ELIZABETH FARNSWORTH:

He insisted al-Qaida's terrorists learned their murderous ways not in Saudi Arabia, but in Afghanistan.

MANEH AL-JOHANI:

It became a meeting place of various people from various countries with different ideologies, and many of the Saudis in Afghanistan were indoctrinated with certain ideologies and ideas that are not actually approved of in this country, and to tell you the truth, this is probably… maybe the crux of the problem.

ELIZABETH FARNSWORTH:

Al-Johani's organization has been accused by exiled Saudi dissidents of helping fund camps and schools in Pakistan and elsewhere that produced recruits for al-Qaida, but he insisted these charges were untrue.

MANEH AL-JOHANI:

By and large our camps and what's taught in those camps and the ideology we try to actually inculcate in the youth does not in any way encourage extremism or terrorism or what have you. So definitely– Of course there are individuals here and there who might go off the track.

ELIZABETH FARNSWORTH:

Fatina Shaker said she is convinced that important changes are under way in her country's practice and teaching of Islam.

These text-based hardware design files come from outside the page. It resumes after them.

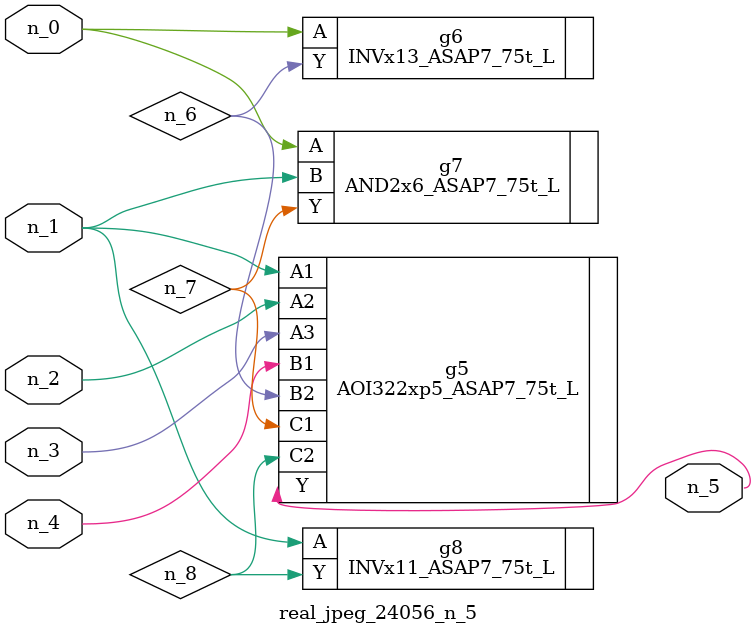
<source format=v>
module real_jpeg_24056_n_5 (n_4, n_0, n_1, n_2, n_3, n_5);

input n_4;
input n_0;
input n_1;
input n_2;
input n_3;

output n_5;

wire n_8;
wire n_6;
wire n_7;

INVx13_ASAP7_75t_L g6 ( 
.A(n_0),
.Y(n_6)
);

AND2x6_ASAP7_75t_L g7 ( 
.A(n_0),
.B(n_1),
.Y(n_7)
);

AOI322xp5_ASAP7_75t_L g5 ( 
.A1(n_1),
.A2(n_2),
.A3(n_3),
.B1(n_4),
.B2(n_6),
.C1(n_7),
.C2(n_8),
.Y(n_5)
);

INVx11_ASAP7_75t_L g8 ( 
.A(n_1),
.Y(n_8)
);


endmodule
</source>
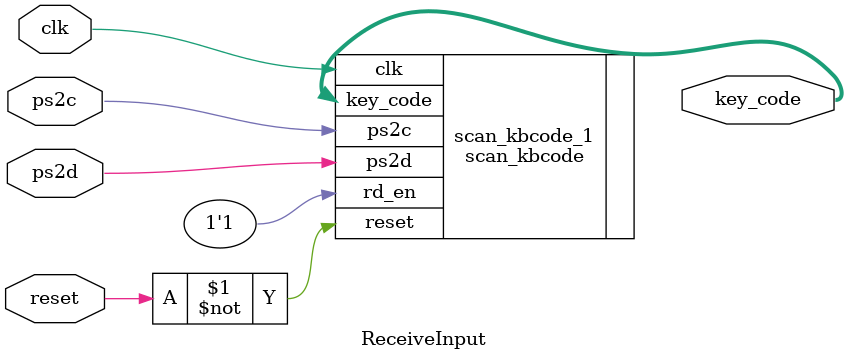
<source format=v>
module ReceiveInput(
	input clk, ps2c, ps2d,
	//input [0:0] KEY,
	input reset,
	output [7:0] key_code
	);
	scan_kbcode scan_kbcode_1(
		.clk(clk),
		.reset(~reset), // .reset(KEY)
		.ps2d(ps2d),
		.ps2c(ps2c),
		.rd_en(1'b1),
		.key_code(key_code)
		);
endmodule

</source>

As a response to the crown prince's denunciation of extremism, she said, more moderate voices are making themselves heard.

FATINA SHAKER:

Okay, this is good. This is good, if we are going to talk about positive coming out of the negative, light coming out of the dark. Of course, the price has been very high — very, very high– it should not have happened that way.

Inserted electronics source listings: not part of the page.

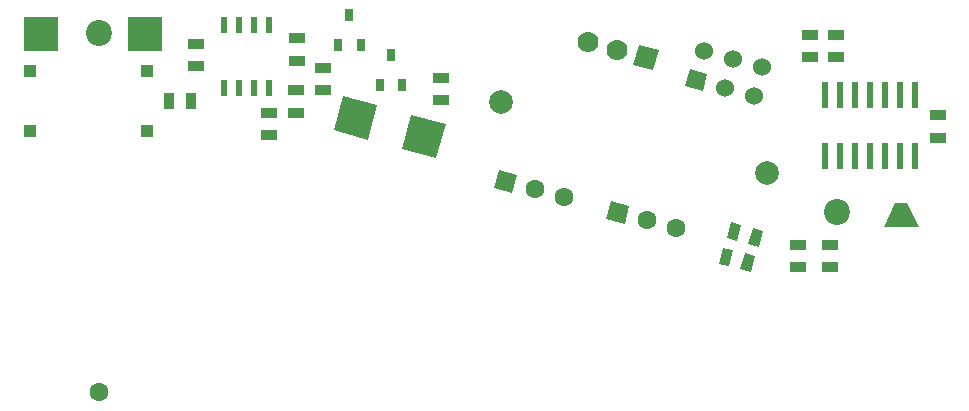
<source format=gbr>
%FSLAX46Y46*%
G04 Gerber Fmt 4.6, Leading zero omitted, Abs format (unit mm)*
G04 Created by KiCad (PCBNEW (2014-jul-16 BZR unknown)-product) date Thu 04 Sep 2014 10:50:04 PM CEST*
%MOMM*%
G01*
G04 APERTURE LIST*
%ADD10C,0.150000*%
%ADD11C,1.778000*%
%ADD12R,3.000000X3.000000*%
%ADD13C,2.000000*%
%ADD14C,1.600000*%
%ADD15R,1.000760X1.000760*%
%ADD16C,2.200000*%
%ADD17R,0.701040X1.000760*%
%ADD18R,0.599440X1.399540*%
%ADD19R,1.397000X0.889000*%
%ADD20R,0.889000X1.397000*%
%ADD21C,1.524000*%
%ADD22R,0.599440X2.199640*%
G04 APERTURE END LIST*
D10*
D11*
X148926548Y-103282600D03*
X151380000Y-103940000D03*
D10*
G36*
X154462070Y-105686198D02*
X152744654Y-105226018D01*
X153204834Y-103508602D01*
X154922250Y-103968782D01*
X154462070Y-105686198D01*
X154462070Y-105686198D01*
G37*
D12*
X102590000Y-102580000D03*
X111390000Y-102580000D03*
D13*
X141546964Y-108334758D03*
X164053036Y-114365242D03*
D10*
G36*
X176950000Y-118910000D02*
X173950000Y-118910000D01*
X174950000Y-116910000D01*
X175950000Y-116910000D01*
X176950000Y-118910000D01*
X176950000Y-118910000D01*
G37*
G36*
X150466752Y-118268285D02*
X150880863Y-116722804D01*
X152426344Y-117136915D01*
X152012233Y-118682396D01*
X150466752Y-118268285D01*
X150466752Y-118268285D01*
G37*
D14*
X153900000Y-118360000D03*
X156353452Y-119017400D03*
D15*
X101669540Y-105749840D03*
X101669540Y-110850160D03*
X111570000Y-110850000D03*
X111570000Y-105750000D03*
D10*
G36*
X136864894Y-110205797D02*
X136088437Y-113103574D01*
X133190660Y-112327117D01*
X133967117Y-109429340D01*
X136864894Y-110205797D01*
X136864894Y-110205797D01*
G37*
G36*
X131069340Y-108652883D02*
X130292883Y-111550660D01*
X127395106Y-110774203D01*
X128171563Y-107876426D01*
X131069340Y-108652883D01*
X131069340Y-108652883D01*
G37*
D16*
X107500000Y-102500000D03*
X170000000Y-117700000D03*
D14*
X107500000Y-132900000D03*
D17*
X132250000Y-104420000D03*
X131297500Y-106960000D03*
X133202500Y-106960000D03*
X128710000Y-101020000D03*
X127757500Y-103560000D03*
X129662500Y-103560000D03*
D18*
X118085000Y-107167000D03*
X118085000Y-101833000D03*
X119355000Y-107167000D03*
X120625000Y-107167000D03*
X121895000Y-107167000D03*
X119355000Y-101833000D03*
X120625000Y-101833000D03*
X121895000Y-101833000D03*
D19*
X126520000Y-107352500D03*
X126520000Y-105447500D03*
X124230000Y-107357500D03*
X124230000Y-109262500D03*
X136470000Y-108202500D03*
X136470000Y-106297500D03*
D10*
G36*
X163040183Y-121416871D02*
X162678613Y-122766269D01*
X161819905Y-122536179D01*
X162181475Y-121186781D01*
X163040183Y-121416871D01*
X163040183Y-121416871D01*
G37*
G36*
X161200095Y-120923821D02*
X160838525Y-122273219D01*
X159979817Y-122043129D01*
X160341387Y-120693731D01*
X161200095Y-120923821D01*
X161200095Y-120923821D01*
G37*
G36*
X163720183Y-119286871D02*
X163358613Y-120636269D01*
X162499905Y-120406179D01*
X162861475Y-119056781D01*
X163720183Y-119286871D01*
X163720183Y-119286871D01*
G37*
G36*
X161880095Y-118793821D02*
X161518525Y-120143219D01*
X160659817Y-119913129D01*
X161021387Y-118563731D01*
X161880095Y-118793821D01*
X161880095Y-118793821D01*
G37*
D19*
X167750000Y-104572500D03*
X167750000Y-102667500D03*
X169890000Y-102687500D03*
X169890000Y-104592500D03*
X115690000Y-103447500D03*
X115690000Y-105352500D03*
D20*
X113437500Y-108300000D03*
X115342500Y-108300000D03*
D19*
X178570000Y-111402500D03*
X178570000Y-109497500D03*
X166690000Y-122352500D03*
X166690000Y-120447500D03*
X169410000Y-120467500D03*
X169410000Y-122372500D03*
X124310000Y-102957500D03*
X124310000Y-104862500D03*
X121870000Y-111162500D03*
X121870000Y-109257500D03*
D10*
G36*
X157144592Y-107048140D02*
X157539033Y-105576069D01*
X159011104Y-105970510D01*
X158616663Y-107442581D01*
X157144592Y-107048140D01*
X157144592Y-107048140D01*
G37*
D21*
X158735249Y-104055874D03*
X160531300Y-107166726D03*
X161188700Y-104713274D03*
X162984751Y-107824126D03*
X163642152Y-105370675D03*
D22*
X176615000Y-112938420D03*
X175345000Y-112938420D03*
X174075000Y-112938420D03*
X172805000Y-112938420D03*
X171535000Y-112938420D03*
X170265000Y-112938420D03*
X168995000Y-112938420D03*
X168995000Y-107741580D03*
X170265000Y-107741580D03*
X171535000Y-107741580D03*
X172805000Y-107741580D03*
X174075000Y-107741580D03*
X175345000Y-107741580D03*
X176615000Y-107741580D03*
D10*
G36*
X140966752Y-115678285D02*
X141380863Y-114132804D01*
X142926344Y-114546915D01*
X142512233Y-116092396D01*
X140966752Y-115678285D01*
X140966752Y-115678285D01*
G37*
D14*
X144400000Y-115770000D03*
X146853452Y-116427400D03*
M02*

</source>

But now the middle voice of Islam is really coming out, and I hope real Islam, and out of that I hope real understanding between West and East, between Christians and Muslims, between Jews and Muslims, the three religions, and other people as well, would happen.

ELIZABETH FARNSWORTH:

While we were in Saudi Arabia, many people pointed to planned curriculum reforms as a sign that leaders were willing to change, but earlier this month a leading Saudi cleric denounced such attempts at reform as "conspiracies by unbelievers aiming to hurt Islam."

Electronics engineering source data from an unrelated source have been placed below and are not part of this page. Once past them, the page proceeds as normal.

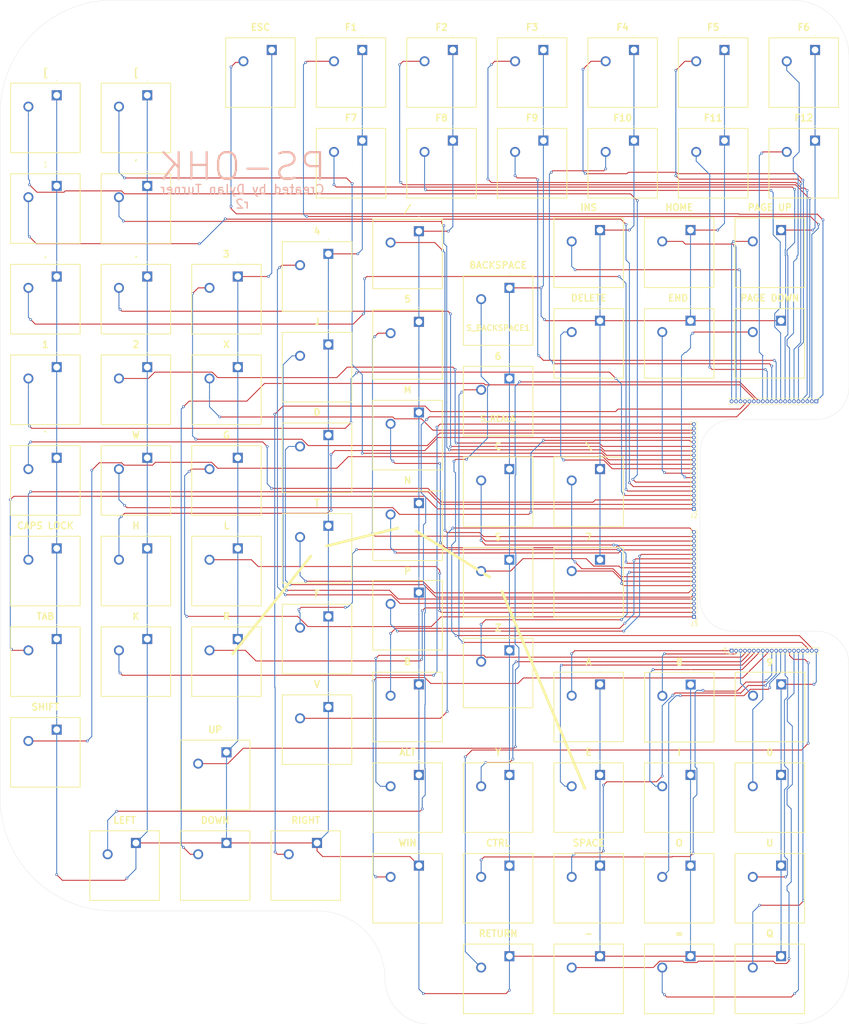
<source format=kicad_pcb>
(kicad_pcb
	(version 20240108)
	(generator "pcbnew")
	(generator_version "8.0")
	(general
		(thickness 1.6)
		(legacy_teardrops no)
	)
	(paper "A4")
	(title_block
		(title "PS-OHK")
		(date "2024-06-18")
		(rev "2")
		(company "Polymath-Studio")
	)
	(layers
		(0 "F.Cu" signal)
		(31 "B.Cu" signal)
		(32 "B.Adhes" user "B.Adhesive")
		(33 "F.Adhes" user "F.Adhesive")
		(34 "B.Paste" user)
		(35 "F.Paste" user)
		(36 "B.SilkS" user "B.Silkscreen")
		(37 "F.SilkS" user "F.Silkscreen")
		(38 "B.Mask" user)
		(39 "F.Mask" user)
		(40 "Dwgs.User" user "User.Drawings")
		(41 "Cmts.User" user "User.Comments")
		(42 "Eco1.User" user "User.Eco1")
		(43 "Eco2.User" user "User.Eco2")
		(44 "Edge.Cuts" user)
		(45 "Margin" user)
		(46 "B.CrtYd" user "B.Courtyard")
		(47 "F.CrtYd" user "F.Courtyard")
		(48 "B.Fab" user)
		(49 "F.Fab" user)
		(50 "User.1" user)
		(51 "User.2" user)
		(52 "User.3" user)
		(53 "User.4" user)
		(54 "User.5" user)
		(55 "User.6" user)
		(56 "User.7" user)
		(57 "User.8" user)
		(58 "User.9" user)
	)
	(setup
		(pad_to_mask_clearance 0)
		(allow_soldermask_bridges_in_footprints no)
		(pcbplotparams
			(layerselection 0x00010fc_ffffffff)
			(plot_on_all_layers_selection 0x0000000_00000000)
			(disableapertmacros no)
			(usegerberextensions no)
			(usegerberattributes yes)
			(usegerberadvancedattributes yes)
			(creategerberjobfile yes)
			(dashed_line_dash_ratio 12.000000)
			(dashed_line_gap_ratio 3.000000)
			(svgprecision 4)
			(plotframeref no)
			(viasonmask no)
			(mode 1)
			(useauxorigin no)
			(hpglpennumber 1)
			(hpglpenspeed 20)
			(hpglpendiameter 15.000000)
			(pdf_front_fp_property_popups yes)
			(pdf_back_fp_property_popups yes)
			(dxfpolygonmode yes)
			(dxfimperialunits yes)
			(dxfusepcbnewfont yes)
			(psnegative no)
			(psa4output no)
			(plotreference yes)
			(plotvalue yes)
			(plotfptext yes)
			(plotinvisibletext no)
			(sketchpadsonfab no)
			(subtractmaskfromsilk no)
			(outputformat 1)
			(mirror no)
			(drillshape 0)
			(scaleselection 1)
			(outputdirectory "output/")
		)
	)
	(net 0 "")
	(net 1 "GND")
	(net 2 "/KEY_F6")
	(net 3 "/KEY_F4")
	(net 4 "/KEY_F10")
	(net 5 "/KEY_F5")
	(net 6 "/KEY_F12")
	(net 7 "/KEY_F11")
	(net 8 "/KEY_F9")
	(net 9 "/KEY_F3")
	(net 10 "/KEY_F7")
	(net 11 "/KEY_ESC")
	(net 12 "/KEY_F1")
	(net 13 "/KEY_F2")
	(net 14 "/KEY_F8")
	(net 15 "/KEY_REAL_6")
	(net 16 "/KEY_BACKSPACE")
	(net 17 "/KEY_RIGHT")
	(net 18 "/KEY_LEFT")
	(net 19 "/KEY_DOWN")
	(net 20 "/KEY_UP")
	(net 21 "/KEY_PGU")
	(net 22 "/KEY_DEL")
	(net 23 "/KEY_PGD")
	(net 24 "/KEY_INS")
	(net 25 "/KEY_END")
	(net 26 "/KEY_HOM")
	(net 27 "/KEY_COMMA")
	(net 28 "/KEY_TAB")
	(net 29 "/KEY_1")
	(net 30 "/KEY_SHIFT")
	(net 31 "/KEY_CAPS")
	(net 32 "/KEY_GRAVE")
	(net 33 "/KEY_SEMI")
	(net 34 "/KEY_LBK")
	(net 35 "/KEY_PERD")
	(net 36 "/KEY_APOST")
	(net 37 "/KEY_2")
	(net 38 "/KEY_H")
	(net 39 "/KEY_RBK")
	(net 40 "/KEY_W")
	(net 41 "/KEY_K")
	(net 42 "/KEY_3")
	(net 43 "/KEY_X")
	(net 44 "/KEY_R")
	(net 45 "/KEY_G")
	(net 46 "/KEY_L")
	(net 47 "/KEY_J")
	(net 48 "/KEY_T")
	(net 49 "/KEY_D")
	(net 50 "/KEY_F")
	(net 51 "/KEY_4")
	(net 52 "/KEY_V")
	(net 53 "/KEY_5")
	(net 54 "/KEY_N")
	(net 55 "/KEY_M")
	(net 56 "/KEY_B")
	(net 57 "/KEY_P")
	(net 58 "/KEY_6")
	(net 59 "/KEY_S")
	(net 60 "/KEY_BSLASH")
	(net 61 "/KEY_7")
	(net 62 "/KEY_Z")
	(net 63 "/KEY_Q")
	(net 64 "/KEY_U")
	(net 65 "/KEY_DASH")
	(net 66 "/KEY_0")
	(net 67 "/KEY_RET")
	(net 68 "/KEY_8")
	(net 69 "/KEY_9")
	(net 70 "/KEY_SP")
	(net 71 "/KEY_I")
	(net 72 "/KEY_WIN")
	(net 73 "/KEY_ALT")
	(net 74 "/KEY_Y")
	(net 75 "/KEY_A")
	(net 76 "/KEY_E")
	(net 77 "/KEY_EQ")
	(net 78 "/KEY_CTRL")
	(net 79 "/KEY_O")
	(net 80 "/KEY_SLASH")
	(footprint "COM-13834:COM13834" (layer "F.Cu") (at 48.26 81.28))
	(footprint "COM-13834:COM13834" (layer "F.Cu") (at 88.9 76.2))
	(footprint "COM-13834:COM13834" (layer "F.Cu") (at 48.26 20.32))
	(footprint "COM-13834:COM13834" (layer "F.Cu") (at 170.18 193.04))
	(footprint "COM-13834:COM13834" (layer "F.Cu") (at 109.22 152.4))
	(footprint "COM-13834:COM13834" (layer "F.Cu") (at 116.84 10.16))
	(footprint "COM-13834:COM13834" (layer "F.Cu") (at 190.5 50.546))
	(footprint "COM-13834:COM13834" (layer "F.Cu") (at 149.86 104.14))
	(footprint "COM-13834:COM13834" (layer "F.Cu") (at 170.18 50.546))
	(footprint "COM-13834:COM13834" (layer "F.Cu") (at 137.16 30.48))
	(footprint "COM-13834:COM13834" (layer "F.Cu") (at 88.9 137.16))
	(footprint "COM-13834:COM13834" (layer "F.Cu") (at 48.26 142.24))
	(footprint "COM-13834:COM13834" (layer "F.Cu") (at 198.12 30.48))
	(footprint "COM-13834:COM13834" (layer "F.Cu") (at 149.86 213.36))
	(footprint "COM-13834:COM13834" (layer "F.Cu") (at 116.84 30.48))
	(footprint "COM-13834:COM13834" (layer "F.Cu") (at 190.5 193.04))
	(footprint "COM-13834:COM13834" (layer "F.Cu") (at 48.26 101.6))
	(footprint "COM-13834:COM13834" (layer "F.Cu") (at 68.58 142.24))
	(footprint "COM-13834:COM13834" (layer "F.Cu") (at 170.18 172.72))
	(footprint "COM-13834:COM13834" (layer "F.Cu") (at 149.86 124.46))
	(footprint "Connector_PinHeader_1.00mm:PinHeader_1x20_P1.00mm_Vertical" (layer "F.Cu") (at 170.9158 113.0562 180))
	(footprint "COM-13834:COM13834" (layer "F.Cu") (at 48.26 60.96))
	(footprint "COM-13834:COM13834" (layer "F.Cu") (at 109.22 193.04))
	(footprint "COM-13834:COM13834" (layer "F.Cu") (at 68.58 81.28))
	(footprint "COM-13834:COM13834" (layer "F.Cu") (at 129.54 63.5))
	(footprint "COM-13834:COM13834" (layer "F.Cu") (at 88.9 55.88))
	(footprint "COM-13834:COM13834" (layer "F.Cu") (at 149.86 172.72))
	(footprint "COM-13834:COM13834" (layer "F.Cu") (at 68.58 121.92))
	(footprint "COM-13834:COM13834"
		(layer "F.Cu")
		(uuid "31bcf448-b2ca-4a2f-9a81-213e80d18836")
		(at 170.18 213.36)
		(descr "COM-13834-1")
		(tags "Switch")
		(property "Reference" "S_EQ1"
			(at -2.54 5.08 0)
			(layer "F.SilkS")
			(hide yes)
			(uuid "3289ecbe-637b-4c04-9ba1-c9e0935b7caa")
			(effects
				(font
					(size 1.27 1.27)
					(thickness 0.254)
				)
			)
		)
		(property "Value" "~"
			(at -2.54 5.08 0)
			(layer "F.SilkS")
			(hide yes)
			(uuid "f8bc8605-ab84-4fe7-833d-e76c38324a44")
			(effects
				(font
					(size 1.27 1.27)
					(thickness 0.254)
				)
			)
		)
		(property "Footprint" "COM-13834:COM13834"
			(at 0 0 0)
			(unlock
... [577545 chars truncated]
</source>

It was one more example of a struggle that seems to be under way here over how best to respond to September 11. Much of that struggle is occurring places few foreigners can penetrate, but as we traveled in the kingdom, and in the countryside of Aseer Province in particular, we were struck by a deep sadness among many Saudis that they are being tarred with the terrorists' brush.

Ali Moghawi is a teacher and museum director in Aseer, the province that was home to five of the 15 Saudi hijackers. Before September 11, tourism was providing a good source of income to many people here. Now the flow of people from outside the country has almost stopped.

ALI MOGHAWI:

We are very sad because there are– when I for example go to any place, like USA, Germany, Europe, Australia, they say, "He is from Aseer, he is a terrorist."

So I am not that. I am a religious man. And I have a culture, I have a heritage. I have a history. I am a teacher. I like all the world. So why do they say I am a terrorist? It's really, really the wrong idea.

ELIZABETH FARNSWORTH:

Ali Moghawi says he's hoping for the healing effects of time so once again he can feel welcome abroad and American tourists will return.